The above is a little bit long, and there a few tricky parts. The main idea is to let every MPI rank use the same instruction sequence as much as possible. This is done by only rarely checking what the rank is, and using things like `MPI_PROC_NULL` (which when sent to or received from, does nothing) so that edge cases disappear. The goal is to keep the inner loop as simple and stream-lined as possible.

Another trick is to notice that most threads only need memory allocated for their strip of the arrays. Instead of wasting memory, we can use C pointer arithmetic to just allocate what we need, and then offset everything so that normal array accesses can be used. This means that the `pstep()` function doesn't need to be changed. Similarly, we can do the same thing with the bitmap. However, since the root rank needs to display the bitmap on the screen it does need room for the whole thing.

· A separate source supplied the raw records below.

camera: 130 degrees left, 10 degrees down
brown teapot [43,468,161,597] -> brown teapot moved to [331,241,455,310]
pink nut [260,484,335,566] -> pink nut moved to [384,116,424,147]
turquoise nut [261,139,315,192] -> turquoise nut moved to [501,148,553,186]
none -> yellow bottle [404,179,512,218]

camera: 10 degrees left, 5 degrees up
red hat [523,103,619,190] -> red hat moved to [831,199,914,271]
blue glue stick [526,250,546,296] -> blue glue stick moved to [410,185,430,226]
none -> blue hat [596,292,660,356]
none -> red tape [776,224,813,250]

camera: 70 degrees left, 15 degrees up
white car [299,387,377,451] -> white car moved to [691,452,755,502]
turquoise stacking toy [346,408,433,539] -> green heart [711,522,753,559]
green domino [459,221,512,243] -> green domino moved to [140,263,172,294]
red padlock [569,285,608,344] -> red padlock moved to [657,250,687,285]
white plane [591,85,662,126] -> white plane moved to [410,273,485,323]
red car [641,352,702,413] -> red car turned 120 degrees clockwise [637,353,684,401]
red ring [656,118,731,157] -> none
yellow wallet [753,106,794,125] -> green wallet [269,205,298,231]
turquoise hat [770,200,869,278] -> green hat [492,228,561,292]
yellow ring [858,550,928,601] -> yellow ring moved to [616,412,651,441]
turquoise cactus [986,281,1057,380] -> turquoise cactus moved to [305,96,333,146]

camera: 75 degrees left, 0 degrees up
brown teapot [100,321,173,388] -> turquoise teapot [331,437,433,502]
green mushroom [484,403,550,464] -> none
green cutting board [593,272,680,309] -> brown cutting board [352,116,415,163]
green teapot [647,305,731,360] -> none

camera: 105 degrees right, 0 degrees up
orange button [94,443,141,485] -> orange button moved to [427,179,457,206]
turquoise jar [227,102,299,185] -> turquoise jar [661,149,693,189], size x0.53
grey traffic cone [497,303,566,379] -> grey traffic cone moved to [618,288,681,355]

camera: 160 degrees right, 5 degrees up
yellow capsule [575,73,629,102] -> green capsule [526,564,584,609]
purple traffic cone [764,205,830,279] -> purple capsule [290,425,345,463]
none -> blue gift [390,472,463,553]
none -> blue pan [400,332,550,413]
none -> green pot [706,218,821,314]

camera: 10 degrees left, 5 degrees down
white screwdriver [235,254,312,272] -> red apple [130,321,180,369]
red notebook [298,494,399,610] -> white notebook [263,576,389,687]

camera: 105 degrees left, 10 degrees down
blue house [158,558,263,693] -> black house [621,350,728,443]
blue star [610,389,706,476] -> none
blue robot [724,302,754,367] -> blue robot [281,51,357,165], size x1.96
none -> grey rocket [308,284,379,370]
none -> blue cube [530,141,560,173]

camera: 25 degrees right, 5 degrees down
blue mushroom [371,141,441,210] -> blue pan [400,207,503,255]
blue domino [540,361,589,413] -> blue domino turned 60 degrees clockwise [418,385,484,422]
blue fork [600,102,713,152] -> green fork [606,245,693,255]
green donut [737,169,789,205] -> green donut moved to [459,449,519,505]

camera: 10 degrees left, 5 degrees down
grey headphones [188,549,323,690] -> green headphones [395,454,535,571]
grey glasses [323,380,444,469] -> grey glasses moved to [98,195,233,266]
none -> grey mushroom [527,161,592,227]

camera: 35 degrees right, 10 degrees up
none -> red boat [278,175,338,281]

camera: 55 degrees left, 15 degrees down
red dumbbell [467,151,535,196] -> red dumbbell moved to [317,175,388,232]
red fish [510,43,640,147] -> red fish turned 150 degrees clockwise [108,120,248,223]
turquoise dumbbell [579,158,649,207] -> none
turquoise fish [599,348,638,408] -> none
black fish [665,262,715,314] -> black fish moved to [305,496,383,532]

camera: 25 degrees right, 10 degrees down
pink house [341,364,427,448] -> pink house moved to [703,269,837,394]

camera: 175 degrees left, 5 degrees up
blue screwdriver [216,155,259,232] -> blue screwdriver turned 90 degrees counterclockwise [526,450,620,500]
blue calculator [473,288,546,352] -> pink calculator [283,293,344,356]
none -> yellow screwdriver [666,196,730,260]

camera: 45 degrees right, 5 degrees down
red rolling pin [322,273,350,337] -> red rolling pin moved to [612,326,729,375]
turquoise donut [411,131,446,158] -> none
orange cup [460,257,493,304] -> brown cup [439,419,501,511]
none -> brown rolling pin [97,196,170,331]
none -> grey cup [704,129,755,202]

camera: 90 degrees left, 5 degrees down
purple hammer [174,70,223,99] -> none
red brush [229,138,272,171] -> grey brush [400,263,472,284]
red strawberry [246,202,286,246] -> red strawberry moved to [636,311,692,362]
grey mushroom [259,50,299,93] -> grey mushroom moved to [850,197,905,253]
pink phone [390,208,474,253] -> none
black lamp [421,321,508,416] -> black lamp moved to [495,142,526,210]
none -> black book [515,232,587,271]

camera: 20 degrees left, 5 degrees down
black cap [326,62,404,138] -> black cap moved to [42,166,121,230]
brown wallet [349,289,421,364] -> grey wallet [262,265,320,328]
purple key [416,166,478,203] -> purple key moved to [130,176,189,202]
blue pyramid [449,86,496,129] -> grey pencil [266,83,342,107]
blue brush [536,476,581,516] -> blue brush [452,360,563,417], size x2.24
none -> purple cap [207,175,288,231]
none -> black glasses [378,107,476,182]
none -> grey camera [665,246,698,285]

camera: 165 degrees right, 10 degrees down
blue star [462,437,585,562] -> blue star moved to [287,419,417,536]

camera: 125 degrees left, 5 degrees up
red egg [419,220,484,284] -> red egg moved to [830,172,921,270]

The only difficulty is that memory isn't shared between MPI ranks. For things like the random drop locations, or whether or not we are exiting, we need explicit communication. Fortunately, MPI has the `MPI_Bcast()` function which does a broadcast of information. As can be seen, the same form can be used on both the sending and receiving end, which simplifies things enormously.

The result is a technique that scales from a single multi-core machine, to a whole cluster. It is even a few percent faster than the pthreads method (the barriers are quite heavy-weight). You just need to worry about how to distribute data as well as computation.